For every line in the data below, check for the word "Church", then state how many lines have it. Answer with the number only.

Dataset entries:
------------------------------------------------------------

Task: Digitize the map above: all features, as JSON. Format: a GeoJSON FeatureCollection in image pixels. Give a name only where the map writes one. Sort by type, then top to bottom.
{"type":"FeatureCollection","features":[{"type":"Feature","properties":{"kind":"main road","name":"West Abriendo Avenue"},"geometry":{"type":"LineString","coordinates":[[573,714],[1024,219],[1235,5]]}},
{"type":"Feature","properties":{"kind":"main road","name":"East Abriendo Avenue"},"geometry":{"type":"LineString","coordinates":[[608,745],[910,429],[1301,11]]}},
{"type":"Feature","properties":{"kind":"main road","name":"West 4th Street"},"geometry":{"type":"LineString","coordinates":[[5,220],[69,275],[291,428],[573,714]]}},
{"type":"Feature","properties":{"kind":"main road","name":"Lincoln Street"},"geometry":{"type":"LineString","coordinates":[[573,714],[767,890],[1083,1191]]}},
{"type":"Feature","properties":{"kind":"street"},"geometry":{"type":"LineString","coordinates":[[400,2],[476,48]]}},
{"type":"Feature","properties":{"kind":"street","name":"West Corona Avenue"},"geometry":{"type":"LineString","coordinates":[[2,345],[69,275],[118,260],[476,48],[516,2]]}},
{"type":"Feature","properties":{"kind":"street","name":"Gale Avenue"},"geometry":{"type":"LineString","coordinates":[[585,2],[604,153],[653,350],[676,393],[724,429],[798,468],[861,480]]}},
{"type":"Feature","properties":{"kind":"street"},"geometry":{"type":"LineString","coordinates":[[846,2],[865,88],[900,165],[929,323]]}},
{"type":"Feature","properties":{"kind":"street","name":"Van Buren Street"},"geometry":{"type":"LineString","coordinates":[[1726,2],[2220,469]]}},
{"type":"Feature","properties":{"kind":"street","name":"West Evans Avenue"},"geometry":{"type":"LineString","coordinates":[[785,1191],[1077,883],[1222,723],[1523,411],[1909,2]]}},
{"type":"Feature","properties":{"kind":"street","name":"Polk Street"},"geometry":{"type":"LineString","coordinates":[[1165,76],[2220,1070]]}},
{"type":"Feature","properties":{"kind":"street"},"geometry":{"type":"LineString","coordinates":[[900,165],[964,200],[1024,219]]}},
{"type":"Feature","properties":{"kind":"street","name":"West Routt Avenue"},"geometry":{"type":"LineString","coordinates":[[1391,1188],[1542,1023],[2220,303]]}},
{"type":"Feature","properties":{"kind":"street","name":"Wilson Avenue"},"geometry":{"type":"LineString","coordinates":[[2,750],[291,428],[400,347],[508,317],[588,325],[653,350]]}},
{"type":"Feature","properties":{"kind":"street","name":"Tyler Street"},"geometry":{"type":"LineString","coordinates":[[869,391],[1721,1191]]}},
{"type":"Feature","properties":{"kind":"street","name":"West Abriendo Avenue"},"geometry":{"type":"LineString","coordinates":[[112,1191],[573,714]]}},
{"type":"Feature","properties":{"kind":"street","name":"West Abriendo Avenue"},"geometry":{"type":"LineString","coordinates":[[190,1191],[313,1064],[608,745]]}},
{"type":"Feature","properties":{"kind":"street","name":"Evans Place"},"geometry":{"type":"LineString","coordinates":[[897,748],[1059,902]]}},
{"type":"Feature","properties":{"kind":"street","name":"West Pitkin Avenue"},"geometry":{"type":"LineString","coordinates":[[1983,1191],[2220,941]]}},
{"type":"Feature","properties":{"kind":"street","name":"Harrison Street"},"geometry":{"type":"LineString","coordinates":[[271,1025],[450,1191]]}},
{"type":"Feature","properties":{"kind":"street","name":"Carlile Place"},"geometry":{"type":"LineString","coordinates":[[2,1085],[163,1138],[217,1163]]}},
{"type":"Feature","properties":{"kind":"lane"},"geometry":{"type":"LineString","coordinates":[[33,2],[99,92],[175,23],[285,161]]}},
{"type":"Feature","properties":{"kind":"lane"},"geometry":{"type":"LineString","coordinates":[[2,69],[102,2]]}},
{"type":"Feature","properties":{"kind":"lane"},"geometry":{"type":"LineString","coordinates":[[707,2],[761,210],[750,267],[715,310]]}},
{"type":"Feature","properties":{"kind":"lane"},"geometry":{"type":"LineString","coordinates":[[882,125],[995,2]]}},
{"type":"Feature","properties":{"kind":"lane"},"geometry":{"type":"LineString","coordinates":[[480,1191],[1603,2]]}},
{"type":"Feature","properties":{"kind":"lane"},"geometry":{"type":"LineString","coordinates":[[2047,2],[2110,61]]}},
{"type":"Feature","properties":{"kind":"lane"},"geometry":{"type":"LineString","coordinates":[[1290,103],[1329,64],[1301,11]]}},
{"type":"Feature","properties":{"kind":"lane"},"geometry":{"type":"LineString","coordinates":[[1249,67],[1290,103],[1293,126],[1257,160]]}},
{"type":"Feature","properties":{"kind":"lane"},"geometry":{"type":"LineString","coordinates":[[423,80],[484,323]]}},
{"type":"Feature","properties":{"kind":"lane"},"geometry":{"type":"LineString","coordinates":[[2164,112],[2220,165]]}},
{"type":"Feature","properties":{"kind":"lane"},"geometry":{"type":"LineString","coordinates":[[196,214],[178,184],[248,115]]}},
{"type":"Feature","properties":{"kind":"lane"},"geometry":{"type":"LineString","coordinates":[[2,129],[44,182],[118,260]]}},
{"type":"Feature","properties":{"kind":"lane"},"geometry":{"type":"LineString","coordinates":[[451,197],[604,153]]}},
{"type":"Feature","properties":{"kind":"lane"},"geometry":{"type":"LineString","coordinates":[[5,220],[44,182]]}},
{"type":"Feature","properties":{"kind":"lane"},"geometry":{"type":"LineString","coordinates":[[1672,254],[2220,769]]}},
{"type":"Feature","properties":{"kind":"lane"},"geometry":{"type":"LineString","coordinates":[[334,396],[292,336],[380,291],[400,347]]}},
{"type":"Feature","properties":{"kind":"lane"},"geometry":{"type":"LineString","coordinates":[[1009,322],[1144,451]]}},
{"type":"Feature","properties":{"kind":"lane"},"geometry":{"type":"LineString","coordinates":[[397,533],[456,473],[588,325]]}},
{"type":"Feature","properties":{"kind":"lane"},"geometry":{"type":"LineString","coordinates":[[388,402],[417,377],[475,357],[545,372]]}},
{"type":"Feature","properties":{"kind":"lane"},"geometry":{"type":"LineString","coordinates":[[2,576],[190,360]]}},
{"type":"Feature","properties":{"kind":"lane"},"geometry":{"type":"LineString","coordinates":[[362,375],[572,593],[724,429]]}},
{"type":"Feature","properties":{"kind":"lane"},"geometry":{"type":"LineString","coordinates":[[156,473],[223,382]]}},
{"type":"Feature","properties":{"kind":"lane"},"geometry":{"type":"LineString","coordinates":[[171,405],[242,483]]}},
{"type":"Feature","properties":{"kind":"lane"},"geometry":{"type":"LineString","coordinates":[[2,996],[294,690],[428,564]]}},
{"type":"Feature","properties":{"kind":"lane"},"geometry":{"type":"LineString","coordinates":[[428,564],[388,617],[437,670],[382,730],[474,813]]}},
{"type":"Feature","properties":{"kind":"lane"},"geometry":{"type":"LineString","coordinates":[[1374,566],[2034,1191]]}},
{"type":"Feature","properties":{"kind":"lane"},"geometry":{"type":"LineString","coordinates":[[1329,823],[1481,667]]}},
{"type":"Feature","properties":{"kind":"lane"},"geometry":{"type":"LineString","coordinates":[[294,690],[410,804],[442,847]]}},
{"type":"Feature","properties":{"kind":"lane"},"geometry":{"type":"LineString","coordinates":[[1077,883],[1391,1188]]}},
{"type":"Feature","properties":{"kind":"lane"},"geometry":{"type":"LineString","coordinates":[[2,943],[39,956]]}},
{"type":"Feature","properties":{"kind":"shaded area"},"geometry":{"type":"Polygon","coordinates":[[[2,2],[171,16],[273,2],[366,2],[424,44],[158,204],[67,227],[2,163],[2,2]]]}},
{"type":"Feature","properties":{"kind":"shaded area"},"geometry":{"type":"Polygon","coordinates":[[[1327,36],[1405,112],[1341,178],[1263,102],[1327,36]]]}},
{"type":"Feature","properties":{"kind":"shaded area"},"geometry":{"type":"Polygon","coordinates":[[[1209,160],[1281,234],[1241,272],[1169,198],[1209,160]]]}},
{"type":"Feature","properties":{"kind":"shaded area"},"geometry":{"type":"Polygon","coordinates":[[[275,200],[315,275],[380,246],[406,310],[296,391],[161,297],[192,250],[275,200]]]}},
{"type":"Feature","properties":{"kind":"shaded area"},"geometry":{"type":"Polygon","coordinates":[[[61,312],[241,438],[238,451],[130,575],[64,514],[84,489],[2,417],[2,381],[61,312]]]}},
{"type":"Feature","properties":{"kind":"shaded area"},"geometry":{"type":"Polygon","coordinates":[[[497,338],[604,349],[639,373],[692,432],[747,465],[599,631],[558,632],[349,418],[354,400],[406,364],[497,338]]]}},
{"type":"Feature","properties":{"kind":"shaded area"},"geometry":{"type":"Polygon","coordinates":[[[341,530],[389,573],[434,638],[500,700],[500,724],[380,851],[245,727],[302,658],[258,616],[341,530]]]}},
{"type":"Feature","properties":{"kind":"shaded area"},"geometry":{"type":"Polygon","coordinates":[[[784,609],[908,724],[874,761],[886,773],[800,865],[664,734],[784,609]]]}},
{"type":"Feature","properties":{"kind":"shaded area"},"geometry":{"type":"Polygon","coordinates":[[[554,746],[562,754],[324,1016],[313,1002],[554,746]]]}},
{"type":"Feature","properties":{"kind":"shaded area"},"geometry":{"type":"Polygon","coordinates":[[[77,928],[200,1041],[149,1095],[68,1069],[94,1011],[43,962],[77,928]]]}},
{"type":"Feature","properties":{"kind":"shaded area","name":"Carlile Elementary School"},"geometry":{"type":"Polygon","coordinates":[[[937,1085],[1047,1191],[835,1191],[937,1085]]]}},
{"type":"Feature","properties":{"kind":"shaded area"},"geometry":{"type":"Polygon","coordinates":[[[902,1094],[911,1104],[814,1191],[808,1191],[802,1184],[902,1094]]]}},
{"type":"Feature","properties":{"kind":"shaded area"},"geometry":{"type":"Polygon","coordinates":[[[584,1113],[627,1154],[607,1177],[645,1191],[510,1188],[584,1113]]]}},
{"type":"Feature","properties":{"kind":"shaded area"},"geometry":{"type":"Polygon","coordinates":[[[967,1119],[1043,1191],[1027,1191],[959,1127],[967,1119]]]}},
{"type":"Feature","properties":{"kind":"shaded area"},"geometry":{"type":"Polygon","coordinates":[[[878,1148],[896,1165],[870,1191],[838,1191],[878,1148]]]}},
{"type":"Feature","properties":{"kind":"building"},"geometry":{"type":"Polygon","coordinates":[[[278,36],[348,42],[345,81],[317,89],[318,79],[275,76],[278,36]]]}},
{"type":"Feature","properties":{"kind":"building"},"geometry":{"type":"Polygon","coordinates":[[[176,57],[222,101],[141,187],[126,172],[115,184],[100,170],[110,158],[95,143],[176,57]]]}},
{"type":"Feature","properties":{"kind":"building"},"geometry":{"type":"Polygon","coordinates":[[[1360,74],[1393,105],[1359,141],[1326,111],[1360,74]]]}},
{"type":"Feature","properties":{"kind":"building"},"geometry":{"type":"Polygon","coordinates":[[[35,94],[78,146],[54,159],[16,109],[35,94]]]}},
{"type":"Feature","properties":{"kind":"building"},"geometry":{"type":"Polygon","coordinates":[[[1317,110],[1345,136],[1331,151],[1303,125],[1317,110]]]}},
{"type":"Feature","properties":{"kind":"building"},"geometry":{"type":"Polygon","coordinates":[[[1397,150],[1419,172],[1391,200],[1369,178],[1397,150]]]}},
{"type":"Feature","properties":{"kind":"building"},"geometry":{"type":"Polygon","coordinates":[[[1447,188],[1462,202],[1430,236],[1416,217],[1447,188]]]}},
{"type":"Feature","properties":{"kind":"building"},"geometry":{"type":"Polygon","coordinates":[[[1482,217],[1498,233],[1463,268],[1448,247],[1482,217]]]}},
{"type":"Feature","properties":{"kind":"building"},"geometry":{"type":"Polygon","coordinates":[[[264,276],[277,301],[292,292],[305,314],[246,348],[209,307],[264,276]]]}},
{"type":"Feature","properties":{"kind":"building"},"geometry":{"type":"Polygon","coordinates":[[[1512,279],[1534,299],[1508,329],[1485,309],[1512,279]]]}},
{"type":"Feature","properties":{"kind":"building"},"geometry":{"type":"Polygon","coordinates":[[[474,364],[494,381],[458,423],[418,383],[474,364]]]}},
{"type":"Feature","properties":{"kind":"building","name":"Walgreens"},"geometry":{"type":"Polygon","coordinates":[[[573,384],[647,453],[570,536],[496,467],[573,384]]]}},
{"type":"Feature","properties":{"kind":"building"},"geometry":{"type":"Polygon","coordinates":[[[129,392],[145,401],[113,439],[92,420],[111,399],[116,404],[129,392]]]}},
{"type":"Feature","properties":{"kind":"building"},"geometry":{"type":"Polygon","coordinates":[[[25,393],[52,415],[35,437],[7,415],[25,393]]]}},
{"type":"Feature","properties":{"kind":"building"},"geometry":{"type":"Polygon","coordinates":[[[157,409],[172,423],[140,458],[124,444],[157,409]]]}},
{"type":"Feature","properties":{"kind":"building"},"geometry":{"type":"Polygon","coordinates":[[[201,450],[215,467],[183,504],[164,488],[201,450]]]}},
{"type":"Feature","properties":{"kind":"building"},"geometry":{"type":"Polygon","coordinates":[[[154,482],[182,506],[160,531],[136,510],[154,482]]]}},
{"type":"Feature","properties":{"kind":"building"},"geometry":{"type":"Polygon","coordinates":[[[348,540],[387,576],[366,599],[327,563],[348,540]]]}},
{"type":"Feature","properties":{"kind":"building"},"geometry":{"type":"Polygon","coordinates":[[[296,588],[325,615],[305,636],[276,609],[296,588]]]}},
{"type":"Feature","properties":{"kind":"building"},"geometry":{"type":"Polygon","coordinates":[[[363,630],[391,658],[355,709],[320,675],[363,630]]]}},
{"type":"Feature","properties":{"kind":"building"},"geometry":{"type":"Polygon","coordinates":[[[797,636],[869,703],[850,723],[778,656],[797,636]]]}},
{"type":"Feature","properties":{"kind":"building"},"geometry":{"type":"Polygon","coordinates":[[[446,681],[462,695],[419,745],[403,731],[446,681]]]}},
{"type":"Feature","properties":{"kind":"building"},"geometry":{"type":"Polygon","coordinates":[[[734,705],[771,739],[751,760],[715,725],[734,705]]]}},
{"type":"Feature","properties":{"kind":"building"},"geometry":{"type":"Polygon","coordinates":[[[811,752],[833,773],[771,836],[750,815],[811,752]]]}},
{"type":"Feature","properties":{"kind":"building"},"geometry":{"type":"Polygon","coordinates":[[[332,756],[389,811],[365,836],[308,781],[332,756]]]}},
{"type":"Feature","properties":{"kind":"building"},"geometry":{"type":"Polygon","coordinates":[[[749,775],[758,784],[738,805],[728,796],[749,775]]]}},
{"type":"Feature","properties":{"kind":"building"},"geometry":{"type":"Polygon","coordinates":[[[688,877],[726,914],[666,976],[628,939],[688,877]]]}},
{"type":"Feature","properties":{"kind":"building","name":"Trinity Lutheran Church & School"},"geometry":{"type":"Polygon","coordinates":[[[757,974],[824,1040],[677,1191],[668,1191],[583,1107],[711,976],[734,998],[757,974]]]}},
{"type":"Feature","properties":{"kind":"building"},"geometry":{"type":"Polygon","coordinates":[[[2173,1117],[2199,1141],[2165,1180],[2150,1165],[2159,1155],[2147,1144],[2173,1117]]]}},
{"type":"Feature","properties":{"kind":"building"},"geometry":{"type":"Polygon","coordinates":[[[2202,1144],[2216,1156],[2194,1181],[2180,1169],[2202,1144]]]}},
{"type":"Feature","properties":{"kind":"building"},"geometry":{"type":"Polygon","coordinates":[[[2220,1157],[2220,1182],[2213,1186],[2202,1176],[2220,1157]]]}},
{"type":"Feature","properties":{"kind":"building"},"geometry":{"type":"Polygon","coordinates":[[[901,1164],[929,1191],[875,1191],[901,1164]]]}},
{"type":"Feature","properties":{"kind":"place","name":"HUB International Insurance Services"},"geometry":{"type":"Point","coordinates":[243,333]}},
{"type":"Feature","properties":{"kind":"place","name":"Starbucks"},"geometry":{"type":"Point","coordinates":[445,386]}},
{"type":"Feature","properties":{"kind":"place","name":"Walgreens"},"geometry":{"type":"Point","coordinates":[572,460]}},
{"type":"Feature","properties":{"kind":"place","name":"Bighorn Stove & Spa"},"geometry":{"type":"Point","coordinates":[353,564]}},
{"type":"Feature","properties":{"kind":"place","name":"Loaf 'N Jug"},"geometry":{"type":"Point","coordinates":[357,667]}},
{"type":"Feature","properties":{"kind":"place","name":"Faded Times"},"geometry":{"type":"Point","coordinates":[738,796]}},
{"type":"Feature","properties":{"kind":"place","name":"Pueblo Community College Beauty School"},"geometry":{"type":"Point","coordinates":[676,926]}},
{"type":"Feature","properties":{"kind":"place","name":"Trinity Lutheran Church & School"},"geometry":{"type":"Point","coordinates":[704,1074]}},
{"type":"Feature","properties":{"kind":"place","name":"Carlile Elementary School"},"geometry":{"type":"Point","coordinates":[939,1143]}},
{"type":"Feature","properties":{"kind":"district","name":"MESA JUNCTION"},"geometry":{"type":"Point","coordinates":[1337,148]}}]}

------------------------------------------------------------

WRITTEN SOLUTION: 2